Emily Alicia Aston (4 January 1866 – 18 March 1948) was a British chemist primarily known for her high publication output during the late 1800s.

She was born in Paddington to Joseph Keech Aston and Sarah Eccles. Aston earned bachelor's degrees in both chemistry and geology from University College London before beginning her research career. She studied a broad range of topics, including mineral analysis, atomic weight determination, and organic structure studies, and was most famous for her work on molecular surface energies with Sir William Ramsay between 1893 and 1902. Aston appeared on 14 publications over a sixteen-year period (1886-1902); a "notable feat" for women chemists during that time period. She was appointed a science research scholarship by Her Majesty's Commissioners in 1895 to proceed with research that would be beneficial to the country.

== Academic career ==
Emily Aston began her early education at Queen's College, London and Bedford College between the years of 1883 and 1885. During this time, she conducted her first research in chemistry and crystallisation under Spencer Pickering, a professor at Bedford College. The research work was over the investigation of multiple sulphates. In 1885, Aston left Bedford College and enrolled in University College, London where she studied geology, mathematics and chemistry, earning her B.Sc. in geology and chemistry in 1889.
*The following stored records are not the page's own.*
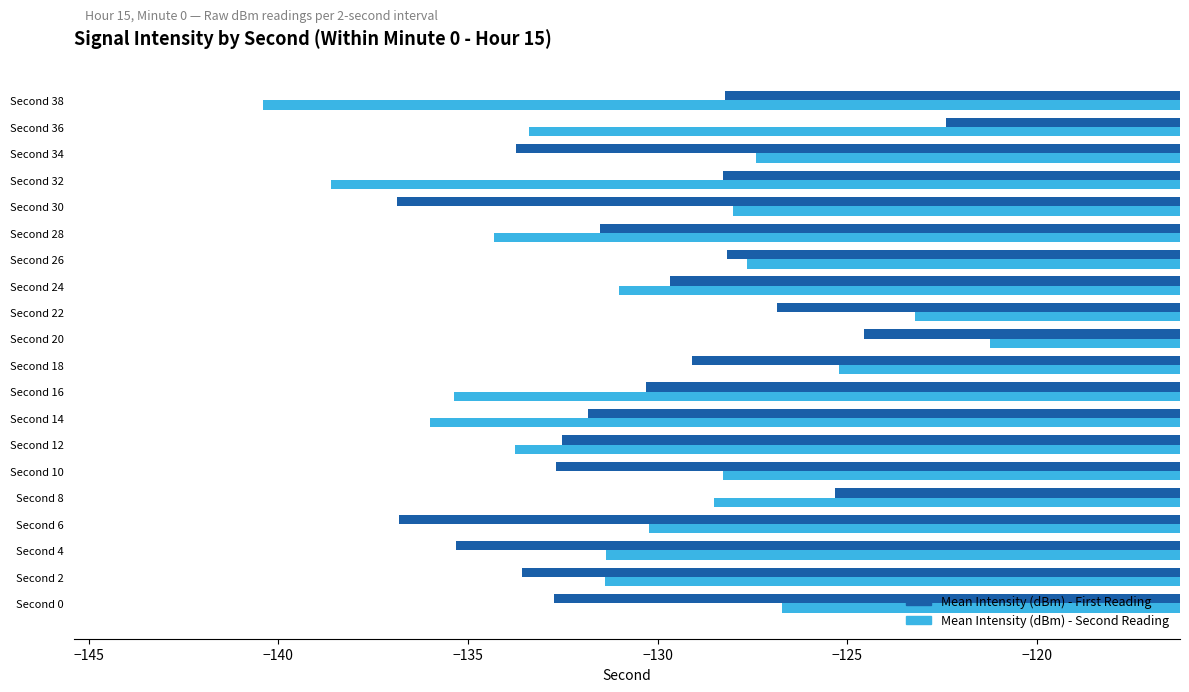

What is the maximum value shown in the chart?

-121.2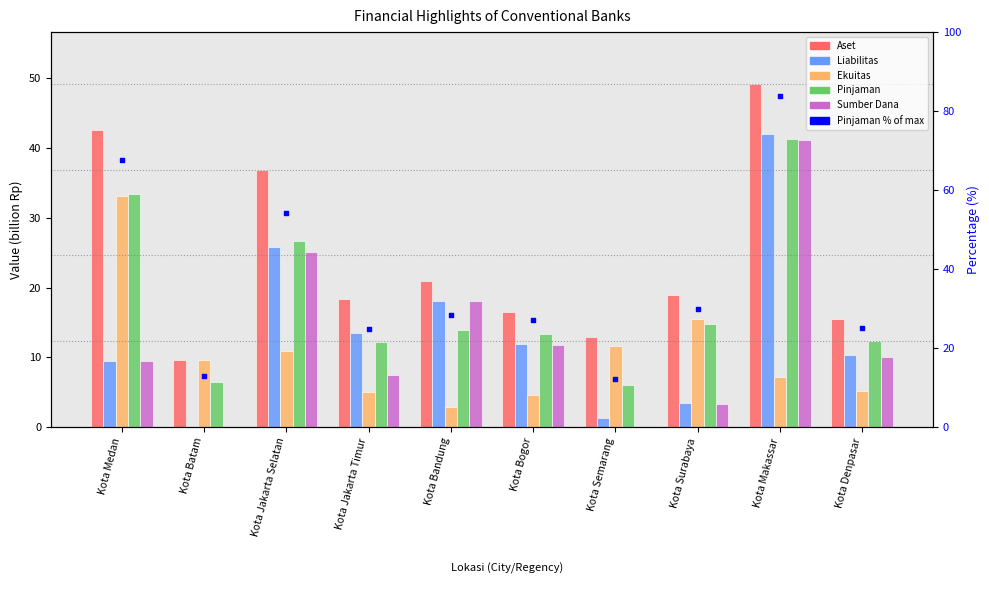

At how many categories does at least one series exceed 75?

1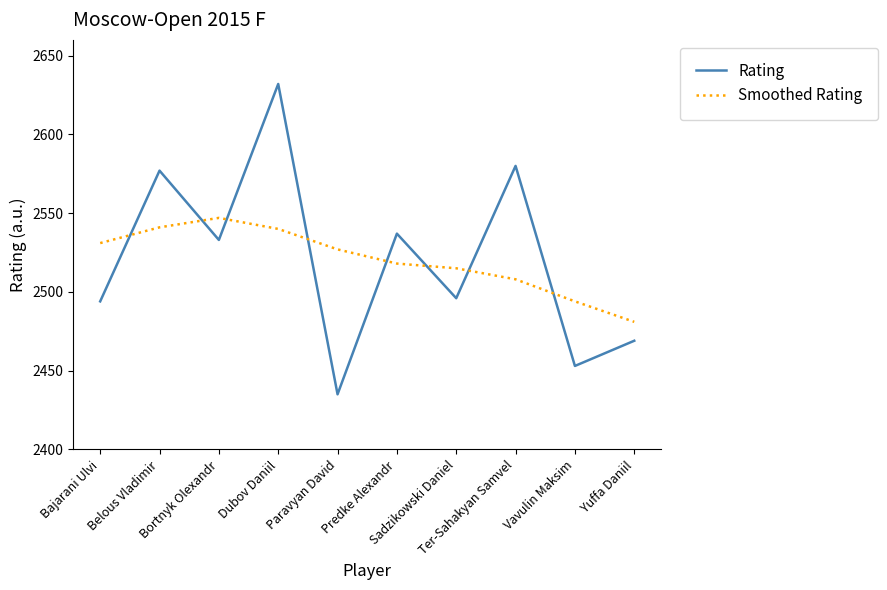

True or false: Smoothed Rating and Rating intersect in this chart.

True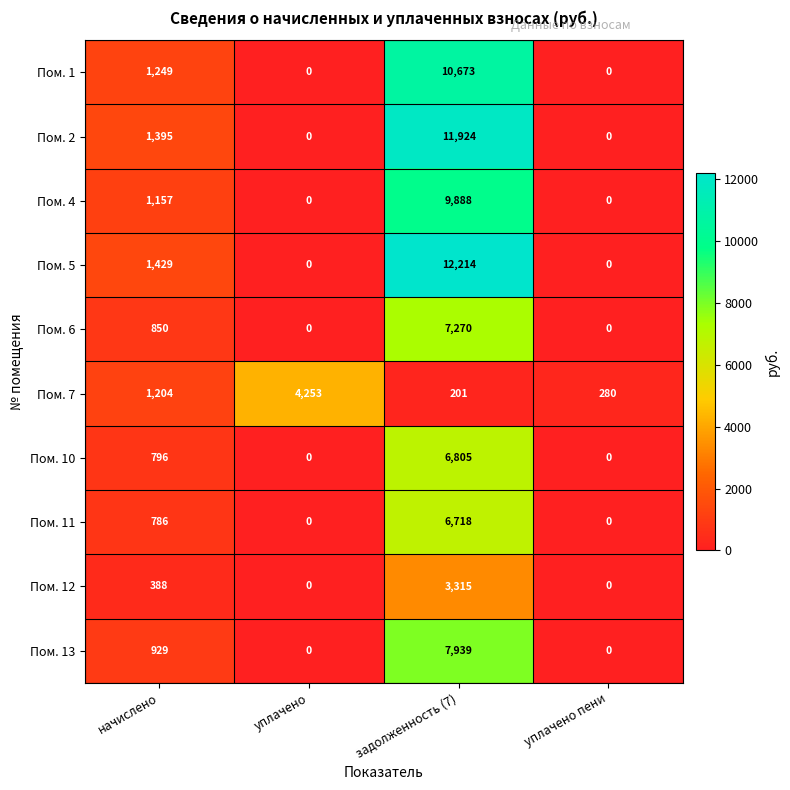

How many data points in Пом. 12 are less than 388?

2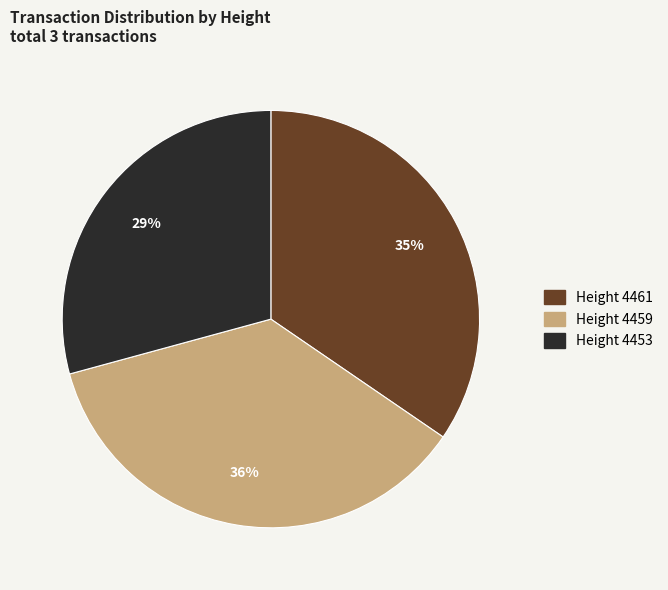

How many segments does this pie chart have?

3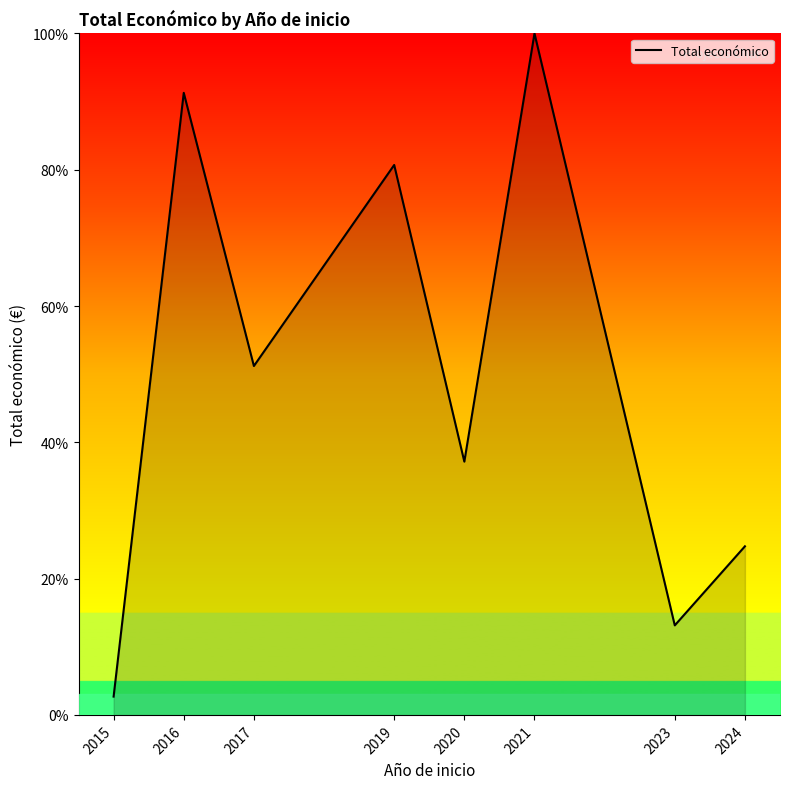

What is the maximum value shown in the chart?

100.0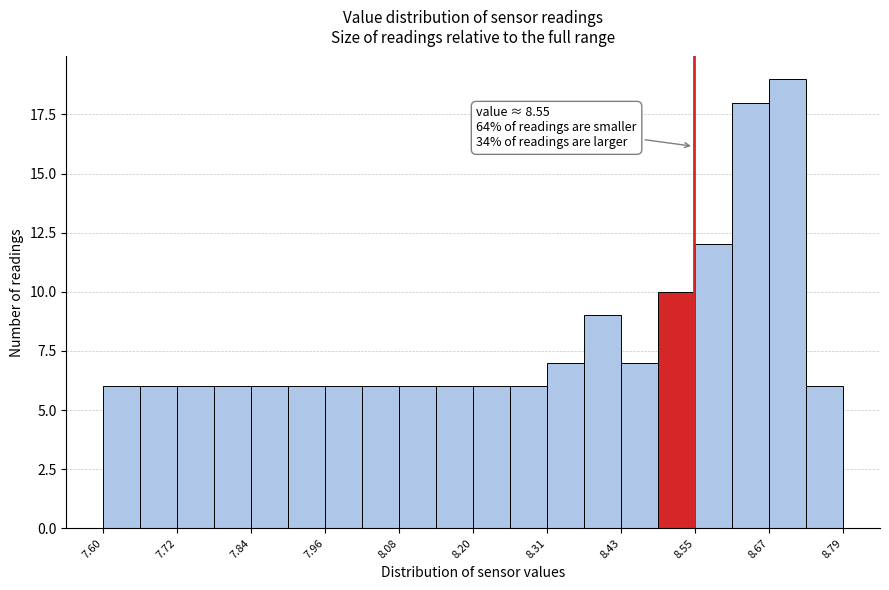

Read against the x-axis, roughly where is the centre of the tallest bar?

8.70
Over the next ten years, Aston continued her research at University College, London, focusing on analytical chemistry and collaborating in several research projects with the men on staff, including geologist Thomas George Bonney. In the late 1890s, Aston left University College, London to conduct research at the University of Geneva, Switzerland with Philippe Auguste Guye on optical rotation, and at the Sorbonne in Paris with Paul Dutoit on electrolytic conductivity and molecular association. After her time in France and Switzerland, Aston's name never appeared on any other publications. According to census information of 1901 and 1911, her occupation was shown as "private means." She was thought to have dropped out of research all together, and on March 18, 1948, she was pronounced dead in Uckfield, Sussex.

== Publications ==
Aston's first works were published in the Journal of the Chemical Society, Transactions in 1886 while she was attending Bedford College. Most of Aston's publications were joint publications, accompanying John Norman Collie on organic structure studies, James Walker on physical chemistry, and Sir William Ramsay on mineral analysis and atomic weight determination. Her highlighted works include a series of publications with Ramsay during the 1893-1902 time period that focused on molecular surface energy of mixtures of non-associating liquids. In the year of 1895, Aston received a science research scholarship by Her Majesty's Commissioners. During her time researching electrolytic conductivity and molecular association at Sorbonne, she co-authored two publications with Paul Dutoit. Emily Aston is known for her high publication output during the 16 year time period between 1886 and 1902. During this time, she co-authored 18 publications over a broad range of topics including mineralogy, organic chemistry, inorganic chemistry and physical chemistry.